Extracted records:

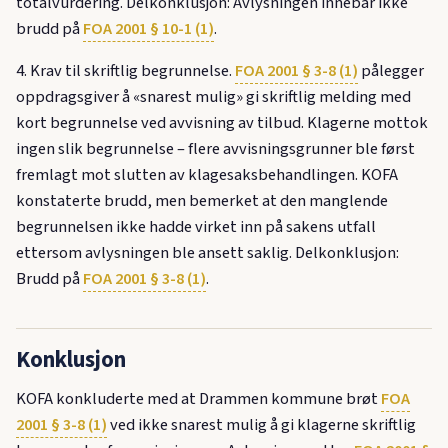
totalvurdering. Delkonklusjon: Avlysningen innebar ikke
brudd på
FOA 2001 § 10-1 (1)
.
4. Krav til skriftlig begrunnelse.
FOA 2001 § 3-8 (1)
pålegger
oppdragsgiver å «snarest mulig» gi skriftlig melding med
kort begrunnelse ved avvisning av tilbud. Klagerne mottok
ingen slik begrunnelse – flere avvisningsgrunner ble først
fremlagt mot slutten av klagesaksbehandlingen. KOFA
konstaterte brudd, men bemerket at den manglende
begrunnelsen ikke hadde virket inn på sakens utfall
ettersom avlysningen ble ansett saklig. Delkonklusjon:
Brudd på
FOA 2001 § 3-8 (1)
.
Konklusjon
KOFA konkluderte med at Drammen kommune brøt
FOA
2001 § 3-8 (1)
ved ikke snarest mulig å gi klagerne skriftlig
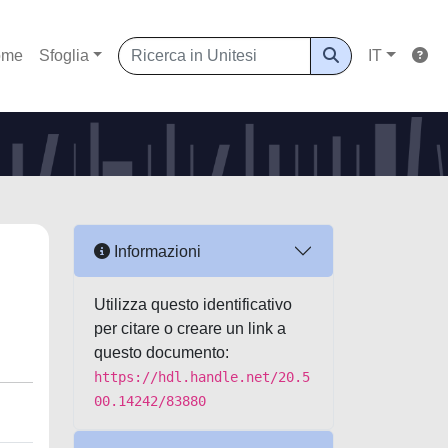
ome
Sfoglia
IT
Informazioni
Utilizza questo identificativo
per citare o creare un link a
questo documento:
https://hdl.handle.net/20.5
00.14242/83880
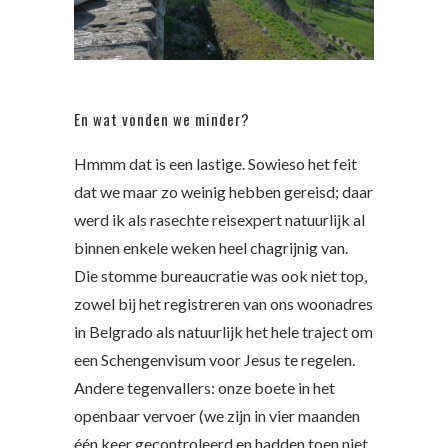
En wat vonden we minder?
Hmmm dat is een lastige. Sowieso het feit
dat we maar zo weinig hebben gereisd; daar
werd ik als rasechte reisexpert natuurlijk al
binnen enkele weken heel chagrijnig van.
Die stomme bureaucratie was ook niet top,
zowel bij het registreren van ons woonadres
in Belgrado als natuurlijk het hele traject om
een Schengenvisum voor Jesus te regelen.
Andere tegenvallers: onze boete in het
openbaar vervoer (we zijn in vier maanden
één keer gecontroleerd en hadden toen niet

Written task: If a picture appears among the records, leave it out, and otherwise reproduce exactly every line from the first line through the one with "skriftlig melding med", both included.

Answer to this problem:
totalvurdering. Delkonklusjon: Avlysningen innebar ikke
brudd på
FOA 2001 § 10-1 (1)
.
4. Krav til skriftlig begrunnelse.
FOA 2001 § 3-8 (1)
pålegger
oppdragsgiver å «snarest mulig» gi skriftlig melding med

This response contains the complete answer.